== What needs to be done ==
Your copy of the data below must be exact and must leave out all pictures.
--*--
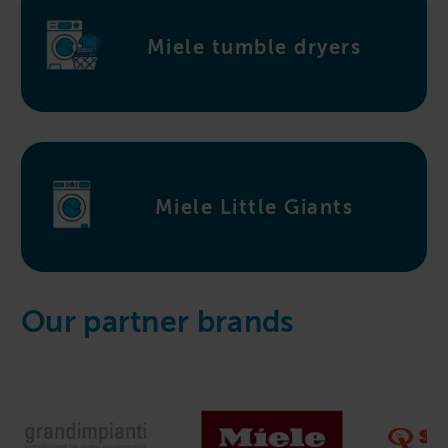
Miele tumble dryers
Miele Little Giants
Our partner brands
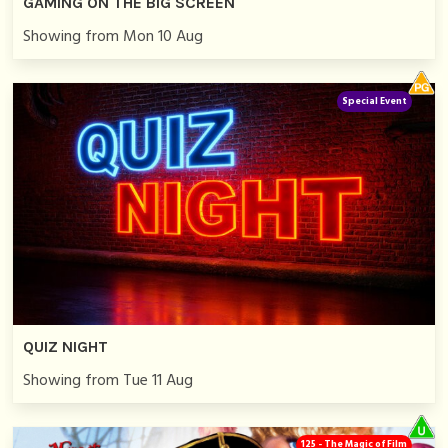
GAMING ON THE BIG SCREEN
Showing from Mon 10 Aug
Special Event
QUIZ NIGHT
Showing from Tue 11 Aug
125 - The Magic of Film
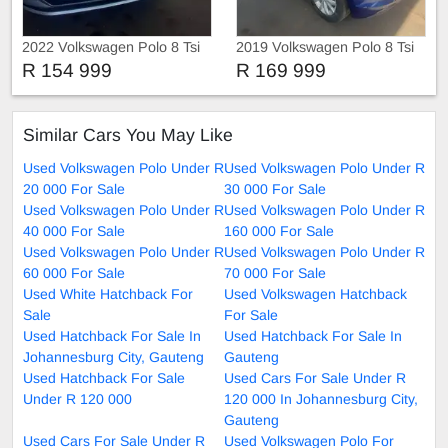
2022 Volkswagen Polo 8 Tsi
2019 Volkswagen Polo 8 Tsi
Comfortline
R 154 999
R 169 999
Similar Cars You May Like
Used Volkswagen Polo Under R
Used Volkswagen Polo Under R
20 000 For Sale
30 000 For Sale
Used Volkswagen Polo Under R
Used Volkswagen Polo Under R
40 000 For Sale
160 000 For Sale
Used Volkswagen Polo Under R
Used Volkswagen Polo Under R
60 000 For Sale
70 000 For Sale
Used White Hatchback For
Used Volkswagen Hatchback
Sale
For Sale
Used Hatchback For Sale In
Used Hatchback For Sale In
Johannesburg City, Gauteng
Gauteng
Used Hatchback For Sale
Used Cars For Sale Under R
Under R 120 000
120 000 In Johannesburg City,
Gauteng
Used Cars For Sale Under R
Used Volkswagen Polo For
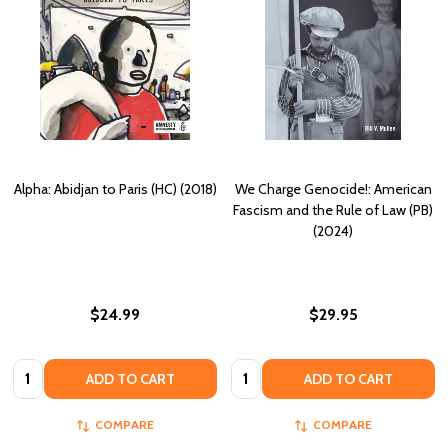
Alpha: Abidjan to Paris (HC) (2018)
We Charge Genocide!: American
Fascism and the Rule of Law (PB)
(2024)
$24.99
$29.95
Quantity:
Quantity:
ADD TO CART
ADD TO CART
COMPARE
COMPARE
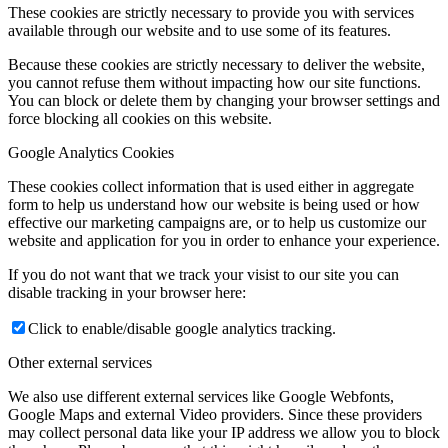
These cookies are strictly necessary to provide you with services
available through our website and to use some of its features.
Because these cookies are strictly necessary to deliver the website,
you cannot refuse them without impacting how our site functions.
You can block or delete them by changing your browser settings and
force blocking all cookies on this website.
Google Analytics Cookies
These cookies collect information that is used either in aggregate
form to help us understand how our website is being used or how
effective our marketing campaigns are, or to help us customize our
website and application for you in order to enhance your experience.
If you do not want that we track your visist to our site you can
disable tracking in your browser here:
Click to enable/disable google analytics tracking.
Other external services
We also use different external services like Google Webfonts,
Google Maps and external Video providers. Since these providers
may collect personal data like your IP address we allow you to block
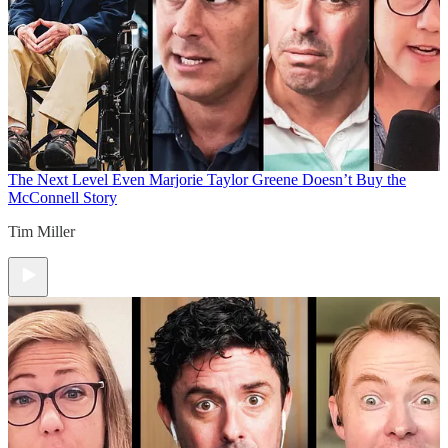
The Next Level
Even Marjorie Taylor Greene Doesn’t Buy the
McConnell Story
Tim Miller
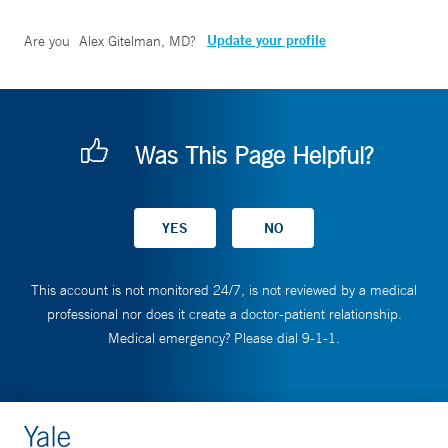
Update your profile
Are you
Alex Gitelman, MD
?
Was This Page Helpful?
This account is not monitored 24/7, is not reviewed by a medical
professional nor does it create a doctor-patient relationship.
Medical emergency? Please dial 9-1-1.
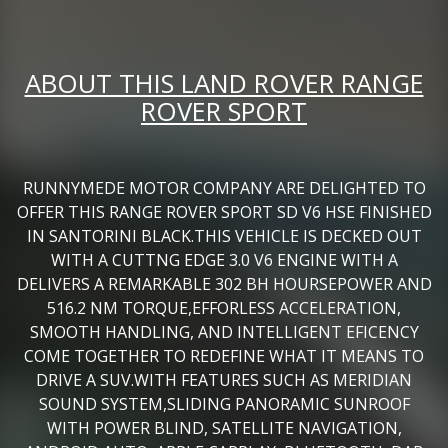
ABOUT THIS LAND ROVER RANGE
ROVER SPORT
RUNNYMEDE MOTOR COMPANY ARE DELIGHTED TO
OFFER THIS RANGE ROVER SPORT SD V6 HSE FINISHED
IN SANTORINI BLACK.THIS VEHICLE IS DECKED OUT
WITH A CUTTNG EDGE 3.0 V6 ENGINE WITH A
DELIVERS A REMARKABLE 302 BH HOURSEPOWER AND
516.2 NM TORQUE,EFFORLESS ACCELERATION,
SMOOTH HANDLING, AND INTELLIGENT EFICENCY
COME TOGETHER TO REDEFINE WHAT IT MEANS TO
DRIVE A SUV.WITH FEATURES SUCH AS MERIDIAN
SOUND SYSTEM,SLIDING PANORAMIC SUNROOF
WITH POWER BLIND, SATELLITE NAVIGATION,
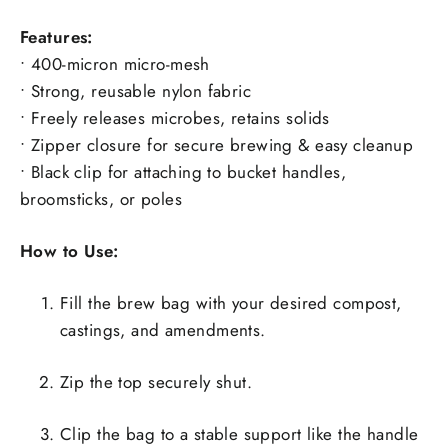
Features:
• 400-micron micro-mesh
• Strong, reusable nylon fabric
• Freely releases microbes, retains solids
• Zipper closure for secure brewing & easy cleanup
• Black clip for attaching to bucket handles,
broomsticks, or poles
How to Use:
Fill the brew bag with your desired compost,
castings, and amendments.
Zip the top securely shut.
Clip the bag to a stable support like the handle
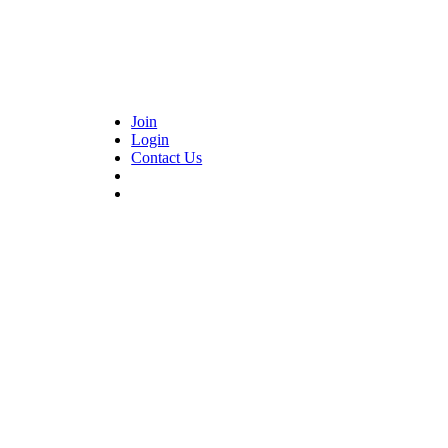
Join
Login
Contact Us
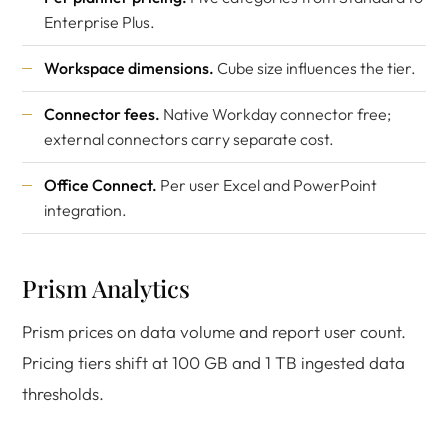
Enterprise Plus.
Workspace dimensions.
Cube size influences the tier.
Connector fees.
Native Workday connector free;
external connectors carry separate cost.
Office Connect.
Per user Excel and PowerPoint
integration.
Prism Analytics
Prism prices on data volume and report user count.
Pricing tiers shift at 100 GB and 1 TB ingested data
thresholds.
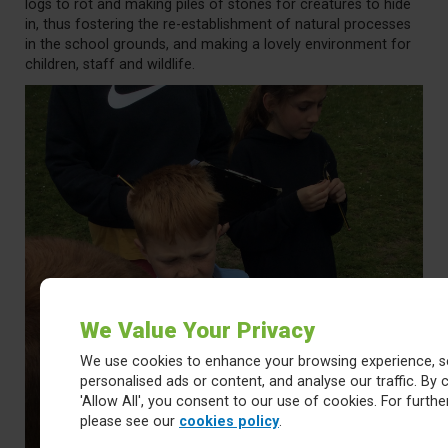
logs to rot and making piles of stones for creatures to hide
in, thus fostering the re-establishment of natural processes
in the school grounds, and making a lovely environment for
children, staff and wildlife.
We Value Your Privacy
We use cookies to enhance your browsing experience, s
personalised ads or content, and analyse our traffic. By c
'Allow All', you consent to our use of cookies. For further
please see our
cookies policy
.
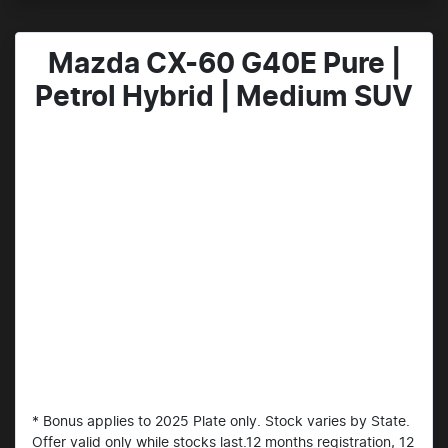
Mazda CX-60 G40E Pure |
Petrol Hybrid | Medium SUV
* Bonus applies to 2025 Plate only. Stock varies by State.
Offer valid only while stocks last.12 months registration, 12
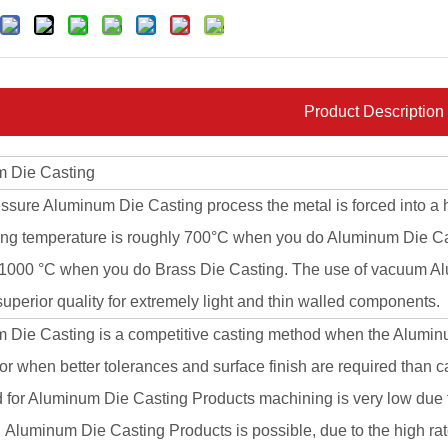
Product Description
 Die Casting
essure Aluminum Die Casting process the metal is forced into a 
ing temperature is roughly 700°C when you do Aluminum Die 
 1000 °C when you do Brass Die Casting. The use of vacuum Alu
uperior quality for extremely light and thin walled components.
 Die Casting is a competitive casting method when the Alumi
r when better tolerances and surface finish are required than 
for Aluminum Die Casting Products machining is very low due to
Aluminum Die Casting Products is possible, due to the high rate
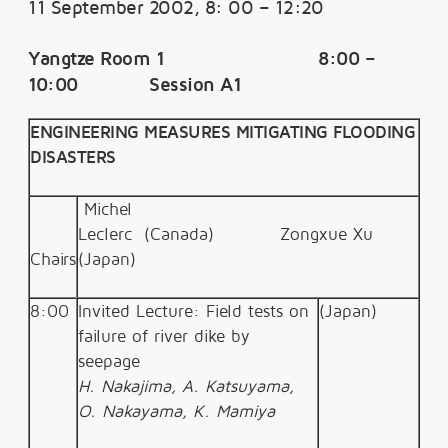
11 September 2002, 8: 00 – 12:20
Yangtze Room 1 8:00 –
10:00 Session A1
ENGINEERING MEASURES MITIGATING FLOODING
DISASTERS
Michel
Leclerc (Canada) Zongxue
Xu
Chairs
(Japan)
8:00
Invited Lecture: Field tests on
(Japan)
failure of river dike by
seepage
H. Nakajima, A. Katsuyama,
O. Nakayama, K. Mamiya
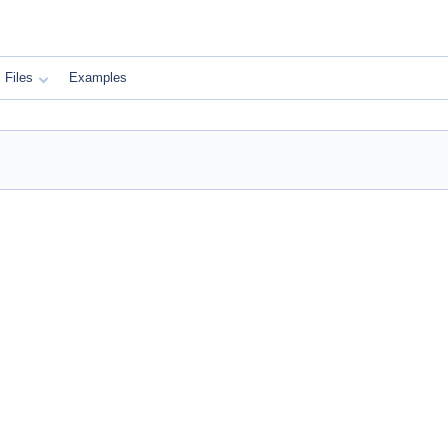
Files
Examples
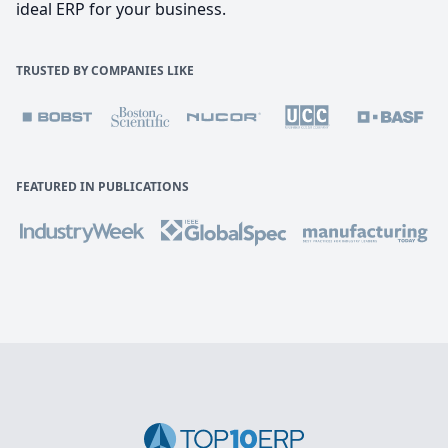
ideal ERP for your business.
TRUSTED BY COMPANIES LIKE
FEATURED IN PUBLICATIONS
--*--
== Answer to this exercise ==
Miele tumble dryers
Miele Little Giants
Our partner brands
GAMING ON THE BIG SCREEN
Showing from Mon 10 Aug
Special Event
QUIZ NIGHT
Showing from Tue 11 Aug
125 - The Magic of Film
2022 Volkswagen Polo 8 Tsi
2019 Volkswagen Polo 8 Tsi
Comfortline
R 154 999
R 169 999
Similar Cars You May Like
Used Volkswagen Polo Under R
Used Volkswagen Polo Under R
20 000 For Sale
30 000 For Sale
Used Volkswagen Polo Under R
Used Volkswagen Polo Under R
40 000 For Sale
160 000 For Sale
Used Volkswagen Polo Under R
Used Volkswagen Polo Under R
60 000 For Sale
70 000 For Sale
Used White Hatchback For
Used Volkswagen Hatchback
Sale
For Sale
Used Hatchback For Sale In
Used Hatchback For Sale In
Johannesburg City, Gauteng
Gauteng
Used Hatchback For Sale
Used Cars For Sale Under R
Under R 120 000
120 000 In Johannesburg City,
Gauteng
Used Cars For Sale Under R
Used Volkswagen Polo For
Alpha: Abidjan to Paris (HC) (2018)
We Charge Genocide!: American
Fascism and the Rule of Law (PB)
(2024)
$24.99
$29.95
Quantity:
Quantity:
ADD TO CART
ADD TO CART
COMPARE
COMPARE
These cookies are strictly necessary to provide you with services
available through our website and to use some of its features.
Because these cookies are strictly necessary to deliver the website,
you cannot refuse them without impacting how our site functions.
You can block or delete them by changing your browser settings and
force blocking all cookies on this website.
Google Analytics Cookies
These cookies collect information that is used either in aggregate
form to help us understand how our website is being used or how
effective our marketing campaigns are, or to help us customize our
website and application for you in order to enhance your experience.
If you do not want that we track your visist to our site you can
disable tracking in your browser here:
Click to enable/disable google analytics tracking.
Other external services
We also use different external services like Google Webfonts,
Google Maps and external Video providers. Since these providers
may collect personal data like your IP address we allow you to block
The Next Level
Even Marjorie Taylor Greene Doesn’t Buy the
McConnell Story
Tim Miller
Update your profile
Are you
Alex Gitelman, MD
?
Was This Page Helpful?
This account is not monitored 24/7, is not reviewed by a medical
professional nor does it create a doctor-patient relationship.
Medical emergency? Please dial 9-1-1.
ABOUT THIS LAND ROVER RANGE
ROVER SPORT
RUNNYMEDE MOTOR COMPANY ARE DELIGHTED TO
OFFER THIS RANGE ROVER SPORT SD V6 HSE FINISHED
IN SANTORINI BLACK.THIS VEHICLE IS DECKED OUT
WITH A CUTTNG EDGE 3.0 V6 ENGINE WITH A
DELIVERS A REMARKABLE 302 BH HOURSEPOWER AND
516.2 NM TORQUE,EFFORLESS ACCELERATION,
SMOOTH HANDLING, AND INTELLIGENT EFICENCY
COME TOGETHER TO REDEFINE WHAT IT MEANS TO
DRIVE A SUV.WITH FEATURES SUCH AS MERIDIAN
SOUND SYSTEM,SLIDING PANORAMIC SUNROOF
WITH POWER BLIND, SATELLITE NAVIGATION,
Features:
• 400-micron micro-mesh
• Strong, reusable nylon fabric
• Freely releases microbes, retains solids
• Zipper closure for secure brewing & easy cleanup
• Black clip for attaching to bucket handles,
broomsticks, or poles
How to Use:
Fill the brew bag with your desired compost,
castings, and amendments.
Zip the top securely shut.
Clip the bag to a stable support like the handle
Join
Login
Contact Us
Enterprise Plus.
Workspace dimensions.
Cube size influences the tier.
Connector fees.
Native Workday connector free;
external connectors carry separate cost.
Office Connect.
Per user Excel and PowerPoint
integration.
Prism Analytics
Prism prices on data volume and report user count.
Pricing tiers shift at 100 GB and 1 TB ingested data
thresholds.
logs to rot and making piles of stones for creatures to hide
in, thus fostering the re-establishment of natural processes
in the school grounds, and making a lovely environment for
children, staff and wildlife.
We Value Your Privacy
We use cookies to enhance your browsing experience, s
personalised ads or content, and analyse our traffic. By c
'Allow All', you consent to our use of cookies. For further
please see our
cookies policy
.
Mazda CX-60 G40E Pure |
Petrol Hybrid | Medium SUV
* Bonus applies to 2025 Plate only. Stock varies by State.
Offer valid only while stocks last.12 months registration, 12
Product Description
 Die Casting
essure Aluminum Die Casting process the metal is forced into a 
ing temperature is roughly 700°C when you do Aluminum Die 
 1000 °C when you do Brass Die Casting. The use of vacuum Alu
uperior quality for extremely light and thin walled components.
 Die Casting is a competitive casting method when the Alumi
r when better tolerances and surface finish are required than 
for Aluminum Die Casting Products machining is very low due to
Aluminum Die Casting Products is possible, due to the high rate
11 September 2002, 8: 00 – 12:20
Yangtze Room 1 8:00 –
10:00 Session A1
ENGINEERING MEASURES MITIGATING FLOODING
DISASTERS
Michel
Leclerc (Canada) Zongxue
Xu
Chairs
(Japan)
8:00
Invited Lecture: Field tests on
(Japan)
failure of river dike by
seepage
H. Nakajima, A. Katsuyama,
O. Nakayama, K. Mamiya
Files
Examples
ideal ERP for your business.
TRUSTED BY COMPANIES LIKE
FEATURED IN PUBLICATIONS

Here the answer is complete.